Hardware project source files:
-------

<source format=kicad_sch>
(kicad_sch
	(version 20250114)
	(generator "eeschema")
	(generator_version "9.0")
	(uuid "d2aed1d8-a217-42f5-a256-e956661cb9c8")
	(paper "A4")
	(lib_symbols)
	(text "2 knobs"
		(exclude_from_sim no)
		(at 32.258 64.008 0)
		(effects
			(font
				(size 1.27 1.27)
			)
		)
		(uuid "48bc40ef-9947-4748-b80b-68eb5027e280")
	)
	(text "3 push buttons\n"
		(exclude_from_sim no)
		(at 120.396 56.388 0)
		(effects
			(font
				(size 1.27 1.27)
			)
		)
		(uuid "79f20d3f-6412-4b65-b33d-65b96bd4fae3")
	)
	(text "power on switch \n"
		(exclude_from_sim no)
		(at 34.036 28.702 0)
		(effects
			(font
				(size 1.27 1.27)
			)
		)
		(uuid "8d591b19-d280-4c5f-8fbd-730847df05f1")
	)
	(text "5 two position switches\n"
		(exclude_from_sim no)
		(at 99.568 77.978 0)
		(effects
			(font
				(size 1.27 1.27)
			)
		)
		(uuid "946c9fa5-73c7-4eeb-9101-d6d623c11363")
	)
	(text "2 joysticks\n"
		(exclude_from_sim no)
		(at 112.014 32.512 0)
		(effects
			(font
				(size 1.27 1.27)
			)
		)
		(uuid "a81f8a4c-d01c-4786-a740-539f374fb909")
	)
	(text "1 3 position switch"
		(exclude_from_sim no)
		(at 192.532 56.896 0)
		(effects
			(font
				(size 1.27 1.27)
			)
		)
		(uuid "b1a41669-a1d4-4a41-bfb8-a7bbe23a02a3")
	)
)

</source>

-------

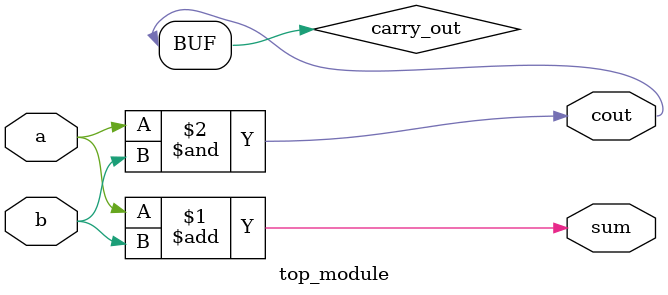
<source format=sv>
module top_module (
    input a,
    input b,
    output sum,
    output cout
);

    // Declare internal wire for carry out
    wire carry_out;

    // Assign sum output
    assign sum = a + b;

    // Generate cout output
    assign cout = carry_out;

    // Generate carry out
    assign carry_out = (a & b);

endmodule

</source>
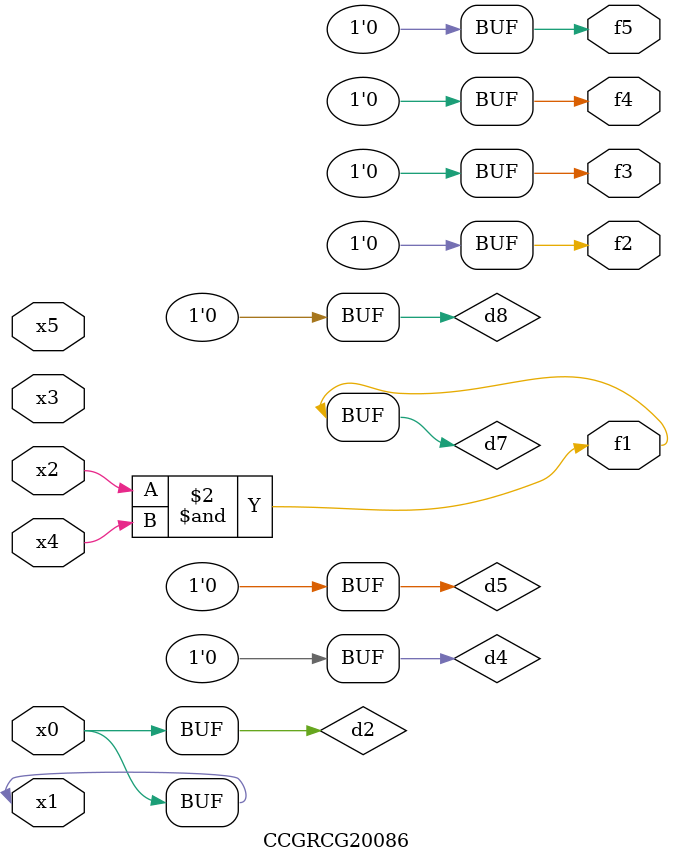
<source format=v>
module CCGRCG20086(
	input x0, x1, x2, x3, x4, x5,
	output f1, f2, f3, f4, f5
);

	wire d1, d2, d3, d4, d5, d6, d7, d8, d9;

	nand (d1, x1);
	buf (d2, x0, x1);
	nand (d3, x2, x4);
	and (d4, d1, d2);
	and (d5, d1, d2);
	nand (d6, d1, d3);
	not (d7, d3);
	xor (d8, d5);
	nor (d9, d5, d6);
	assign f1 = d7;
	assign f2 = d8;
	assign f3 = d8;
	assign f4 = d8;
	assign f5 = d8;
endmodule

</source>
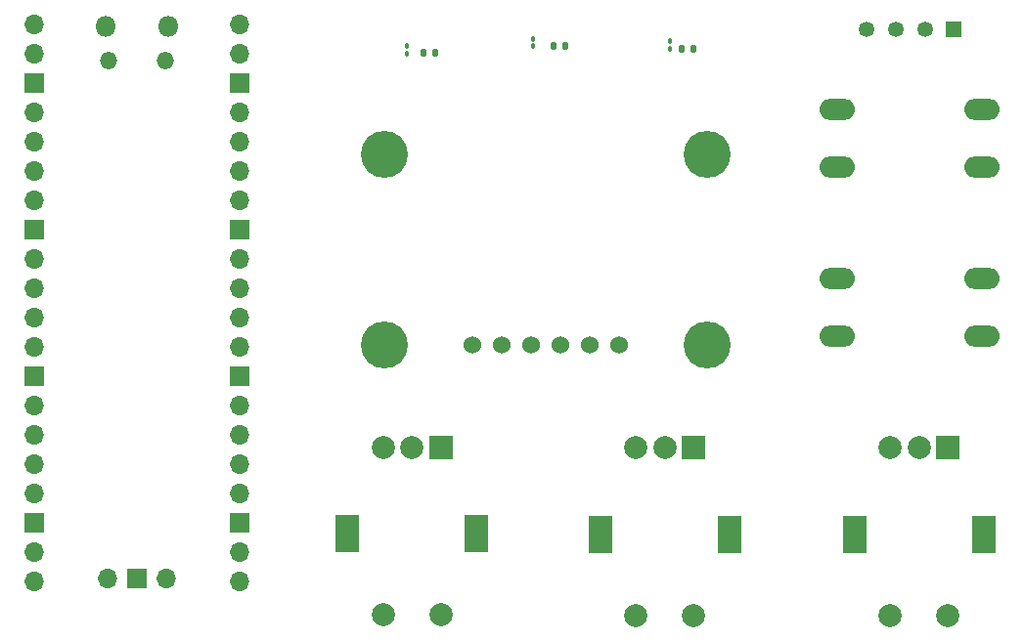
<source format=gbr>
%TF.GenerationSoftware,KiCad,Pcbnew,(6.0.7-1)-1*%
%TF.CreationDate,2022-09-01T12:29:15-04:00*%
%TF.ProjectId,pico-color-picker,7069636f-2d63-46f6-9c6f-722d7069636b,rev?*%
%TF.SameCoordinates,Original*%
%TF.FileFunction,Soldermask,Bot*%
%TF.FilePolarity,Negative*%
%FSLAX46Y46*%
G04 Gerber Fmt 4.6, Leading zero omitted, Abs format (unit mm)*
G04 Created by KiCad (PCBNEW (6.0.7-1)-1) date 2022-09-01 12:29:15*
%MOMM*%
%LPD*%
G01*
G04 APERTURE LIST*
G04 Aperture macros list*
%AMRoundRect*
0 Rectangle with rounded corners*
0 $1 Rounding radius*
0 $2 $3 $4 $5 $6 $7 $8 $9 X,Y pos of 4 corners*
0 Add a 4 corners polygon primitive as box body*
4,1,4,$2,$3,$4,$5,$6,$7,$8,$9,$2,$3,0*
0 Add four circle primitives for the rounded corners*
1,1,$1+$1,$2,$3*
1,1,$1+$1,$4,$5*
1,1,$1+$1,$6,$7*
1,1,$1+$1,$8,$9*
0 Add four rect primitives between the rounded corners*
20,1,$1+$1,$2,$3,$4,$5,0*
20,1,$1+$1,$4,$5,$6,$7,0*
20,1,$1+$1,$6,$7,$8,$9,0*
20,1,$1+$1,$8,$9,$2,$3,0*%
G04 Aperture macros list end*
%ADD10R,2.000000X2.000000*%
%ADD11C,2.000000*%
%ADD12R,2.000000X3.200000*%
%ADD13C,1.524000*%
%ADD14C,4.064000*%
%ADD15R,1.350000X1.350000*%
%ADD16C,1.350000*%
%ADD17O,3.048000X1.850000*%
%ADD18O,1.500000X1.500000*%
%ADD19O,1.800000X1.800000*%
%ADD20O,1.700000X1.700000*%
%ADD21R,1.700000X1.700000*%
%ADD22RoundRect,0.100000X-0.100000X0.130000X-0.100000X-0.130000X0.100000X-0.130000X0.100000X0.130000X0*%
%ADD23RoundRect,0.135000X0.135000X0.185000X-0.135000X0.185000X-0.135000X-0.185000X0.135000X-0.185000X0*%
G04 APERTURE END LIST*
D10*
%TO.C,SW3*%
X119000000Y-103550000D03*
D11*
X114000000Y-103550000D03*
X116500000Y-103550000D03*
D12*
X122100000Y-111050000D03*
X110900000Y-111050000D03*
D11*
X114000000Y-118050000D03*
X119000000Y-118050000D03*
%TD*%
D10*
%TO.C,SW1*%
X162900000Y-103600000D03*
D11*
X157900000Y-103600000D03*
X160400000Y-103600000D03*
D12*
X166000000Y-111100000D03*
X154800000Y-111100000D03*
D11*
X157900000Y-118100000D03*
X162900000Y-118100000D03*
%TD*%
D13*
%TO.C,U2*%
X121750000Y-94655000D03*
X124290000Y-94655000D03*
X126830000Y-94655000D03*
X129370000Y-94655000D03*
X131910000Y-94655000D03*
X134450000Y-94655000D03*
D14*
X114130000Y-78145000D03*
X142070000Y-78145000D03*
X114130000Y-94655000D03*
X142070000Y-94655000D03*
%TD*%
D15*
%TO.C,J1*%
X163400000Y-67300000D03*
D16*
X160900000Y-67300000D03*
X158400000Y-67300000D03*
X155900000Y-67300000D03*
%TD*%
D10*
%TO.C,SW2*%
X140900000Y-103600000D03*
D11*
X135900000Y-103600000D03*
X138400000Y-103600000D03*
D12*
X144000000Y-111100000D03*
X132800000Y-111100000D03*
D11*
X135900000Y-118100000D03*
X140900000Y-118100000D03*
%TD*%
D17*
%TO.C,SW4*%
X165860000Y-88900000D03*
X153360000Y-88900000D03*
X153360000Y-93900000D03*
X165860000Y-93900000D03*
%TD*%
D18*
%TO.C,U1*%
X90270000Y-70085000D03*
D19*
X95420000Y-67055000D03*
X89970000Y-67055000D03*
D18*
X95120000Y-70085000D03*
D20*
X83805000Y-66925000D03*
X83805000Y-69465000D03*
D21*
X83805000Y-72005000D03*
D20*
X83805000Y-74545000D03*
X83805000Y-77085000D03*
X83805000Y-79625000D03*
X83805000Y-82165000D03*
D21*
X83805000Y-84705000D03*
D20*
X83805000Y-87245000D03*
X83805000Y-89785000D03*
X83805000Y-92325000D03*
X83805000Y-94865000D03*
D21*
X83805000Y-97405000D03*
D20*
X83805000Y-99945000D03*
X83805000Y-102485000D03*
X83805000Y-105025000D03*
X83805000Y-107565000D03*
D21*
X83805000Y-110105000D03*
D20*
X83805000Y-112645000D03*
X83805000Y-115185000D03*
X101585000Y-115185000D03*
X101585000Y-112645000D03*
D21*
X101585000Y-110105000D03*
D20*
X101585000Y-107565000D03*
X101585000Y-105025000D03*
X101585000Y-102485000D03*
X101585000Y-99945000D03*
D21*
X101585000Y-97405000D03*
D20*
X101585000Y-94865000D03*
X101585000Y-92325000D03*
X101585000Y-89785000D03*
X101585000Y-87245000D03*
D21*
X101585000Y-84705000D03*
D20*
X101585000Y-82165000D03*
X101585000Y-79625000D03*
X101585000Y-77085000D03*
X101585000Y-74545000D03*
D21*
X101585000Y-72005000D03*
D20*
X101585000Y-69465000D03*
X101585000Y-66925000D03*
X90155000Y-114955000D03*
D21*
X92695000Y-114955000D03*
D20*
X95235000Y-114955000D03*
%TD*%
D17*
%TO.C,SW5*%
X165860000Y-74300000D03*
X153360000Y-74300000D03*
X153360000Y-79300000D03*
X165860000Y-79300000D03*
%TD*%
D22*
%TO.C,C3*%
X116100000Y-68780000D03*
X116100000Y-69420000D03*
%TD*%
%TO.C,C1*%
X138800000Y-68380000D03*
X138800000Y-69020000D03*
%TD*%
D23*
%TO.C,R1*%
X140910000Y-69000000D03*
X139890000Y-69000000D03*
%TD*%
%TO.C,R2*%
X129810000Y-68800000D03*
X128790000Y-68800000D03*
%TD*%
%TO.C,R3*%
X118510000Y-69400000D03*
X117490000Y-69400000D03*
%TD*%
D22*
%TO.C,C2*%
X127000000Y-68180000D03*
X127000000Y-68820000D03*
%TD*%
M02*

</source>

-------

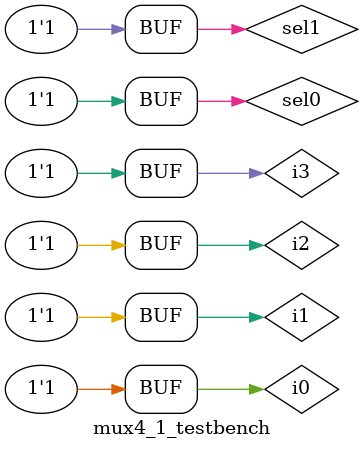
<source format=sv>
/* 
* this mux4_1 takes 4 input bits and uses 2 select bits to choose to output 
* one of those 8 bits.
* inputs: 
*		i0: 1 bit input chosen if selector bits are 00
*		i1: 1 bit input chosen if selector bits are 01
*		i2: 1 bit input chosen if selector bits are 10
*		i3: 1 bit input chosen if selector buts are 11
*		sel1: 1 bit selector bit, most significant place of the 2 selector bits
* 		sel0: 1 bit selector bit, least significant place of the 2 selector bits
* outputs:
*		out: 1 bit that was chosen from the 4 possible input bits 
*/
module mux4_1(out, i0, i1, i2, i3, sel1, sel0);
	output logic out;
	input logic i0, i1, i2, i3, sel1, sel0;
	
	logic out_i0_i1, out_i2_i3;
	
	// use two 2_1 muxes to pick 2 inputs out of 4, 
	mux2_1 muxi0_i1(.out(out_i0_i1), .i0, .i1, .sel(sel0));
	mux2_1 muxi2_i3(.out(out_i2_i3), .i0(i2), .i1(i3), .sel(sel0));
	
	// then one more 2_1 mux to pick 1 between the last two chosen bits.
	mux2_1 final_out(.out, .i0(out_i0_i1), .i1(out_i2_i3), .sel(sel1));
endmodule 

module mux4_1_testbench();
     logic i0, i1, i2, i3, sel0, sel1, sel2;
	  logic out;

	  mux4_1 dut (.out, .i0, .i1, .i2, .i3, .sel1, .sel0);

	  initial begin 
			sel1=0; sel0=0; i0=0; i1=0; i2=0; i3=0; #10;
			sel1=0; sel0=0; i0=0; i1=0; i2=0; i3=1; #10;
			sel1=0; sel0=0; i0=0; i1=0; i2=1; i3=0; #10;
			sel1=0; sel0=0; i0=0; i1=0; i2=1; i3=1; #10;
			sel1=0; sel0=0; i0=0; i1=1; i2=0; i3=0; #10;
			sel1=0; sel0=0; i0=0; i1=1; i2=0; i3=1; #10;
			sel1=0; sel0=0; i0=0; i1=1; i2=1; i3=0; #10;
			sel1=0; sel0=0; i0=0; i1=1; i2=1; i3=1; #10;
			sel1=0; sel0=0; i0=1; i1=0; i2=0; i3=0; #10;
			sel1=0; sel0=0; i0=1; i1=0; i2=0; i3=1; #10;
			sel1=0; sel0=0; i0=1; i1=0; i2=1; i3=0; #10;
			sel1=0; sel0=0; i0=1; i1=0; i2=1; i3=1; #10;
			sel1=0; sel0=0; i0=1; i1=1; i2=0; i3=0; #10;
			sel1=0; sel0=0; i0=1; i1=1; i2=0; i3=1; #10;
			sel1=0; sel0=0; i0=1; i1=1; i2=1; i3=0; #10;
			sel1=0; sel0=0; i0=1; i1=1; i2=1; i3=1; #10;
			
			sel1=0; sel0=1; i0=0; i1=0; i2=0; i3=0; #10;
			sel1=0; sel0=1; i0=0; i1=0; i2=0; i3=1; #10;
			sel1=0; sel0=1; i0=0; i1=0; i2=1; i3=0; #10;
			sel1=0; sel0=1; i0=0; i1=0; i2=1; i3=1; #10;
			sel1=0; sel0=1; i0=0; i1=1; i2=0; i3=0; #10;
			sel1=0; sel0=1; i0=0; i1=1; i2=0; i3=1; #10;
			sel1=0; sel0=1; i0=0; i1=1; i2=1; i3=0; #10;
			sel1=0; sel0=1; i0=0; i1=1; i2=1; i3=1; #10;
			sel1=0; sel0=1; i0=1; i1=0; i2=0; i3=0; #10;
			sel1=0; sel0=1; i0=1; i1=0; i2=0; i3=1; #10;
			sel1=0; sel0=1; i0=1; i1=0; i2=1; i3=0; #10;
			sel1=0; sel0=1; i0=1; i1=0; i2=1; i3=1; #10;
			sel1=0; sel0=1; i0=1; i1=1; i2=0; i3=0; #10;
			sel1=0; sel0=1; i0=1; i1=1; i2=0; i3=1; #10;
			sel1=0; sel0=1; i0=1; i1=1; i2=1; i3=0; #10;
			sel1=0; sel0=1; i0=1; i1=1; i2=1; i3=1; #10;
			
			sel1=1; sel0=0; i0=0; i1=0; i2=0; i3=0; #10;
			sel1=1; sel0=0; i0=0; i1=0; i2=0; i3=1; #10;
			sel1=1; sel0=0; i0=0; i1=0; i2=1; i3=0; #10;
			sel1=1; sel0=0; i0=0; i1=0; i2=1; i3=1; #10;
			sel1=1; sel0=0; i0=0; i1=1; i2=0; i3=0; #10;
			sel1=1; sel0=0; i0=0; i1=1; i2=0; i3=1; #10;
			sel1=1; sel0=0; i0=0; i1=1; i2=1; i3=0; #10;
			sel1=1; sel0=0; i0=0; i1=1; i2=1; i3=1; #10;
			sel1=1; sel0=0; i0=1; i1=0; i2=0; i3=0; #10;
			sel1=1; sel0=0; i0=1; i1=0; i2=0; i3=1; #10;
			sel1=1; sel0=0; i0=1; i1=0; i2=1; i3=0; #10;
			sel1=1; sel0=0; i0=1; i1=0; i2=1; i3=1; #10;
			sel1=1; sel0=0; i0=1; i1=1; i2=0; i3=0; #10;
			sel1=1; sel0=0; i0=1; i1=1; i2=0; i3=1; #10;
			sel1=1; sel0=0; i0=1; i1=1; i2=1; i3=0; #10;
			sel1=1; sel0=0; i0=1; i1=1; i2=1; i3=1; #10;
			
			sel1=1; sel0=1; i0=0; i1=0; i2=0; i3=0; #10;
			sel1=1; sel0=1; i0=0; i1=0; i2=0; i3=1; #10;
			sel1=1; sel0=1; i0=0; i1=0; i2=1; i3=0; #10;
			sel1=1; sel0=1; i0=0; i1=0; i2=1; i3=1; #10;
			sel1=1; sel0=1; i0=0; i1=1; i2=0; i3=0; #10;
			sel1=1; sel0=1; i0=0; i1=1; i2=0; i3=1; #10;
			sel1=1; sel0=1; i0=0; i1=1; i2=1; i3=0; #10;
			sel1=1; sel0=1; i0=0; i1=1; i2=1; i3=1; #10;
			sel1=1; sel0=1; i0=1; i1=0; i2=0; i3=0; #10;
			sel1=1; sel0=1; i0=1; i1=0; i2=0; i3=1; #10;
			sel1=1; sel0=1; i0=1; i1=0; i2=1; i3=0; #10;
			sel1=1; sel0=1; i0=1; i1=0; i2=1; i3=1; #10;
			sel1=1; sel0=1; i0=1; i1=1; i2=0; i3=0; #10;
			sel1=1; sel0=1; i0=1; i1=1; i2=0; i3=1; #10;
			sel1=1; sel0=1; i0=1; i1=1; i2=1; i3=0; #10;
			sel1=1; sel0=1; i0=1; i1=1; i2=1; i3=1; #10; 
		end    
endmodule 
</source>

-------

REQUEST: Out of the records above, pick each line that contains the string "macros".

RESULT OF THE TASK:
G04 Aperture macros list*
G04 Aperture macros list end*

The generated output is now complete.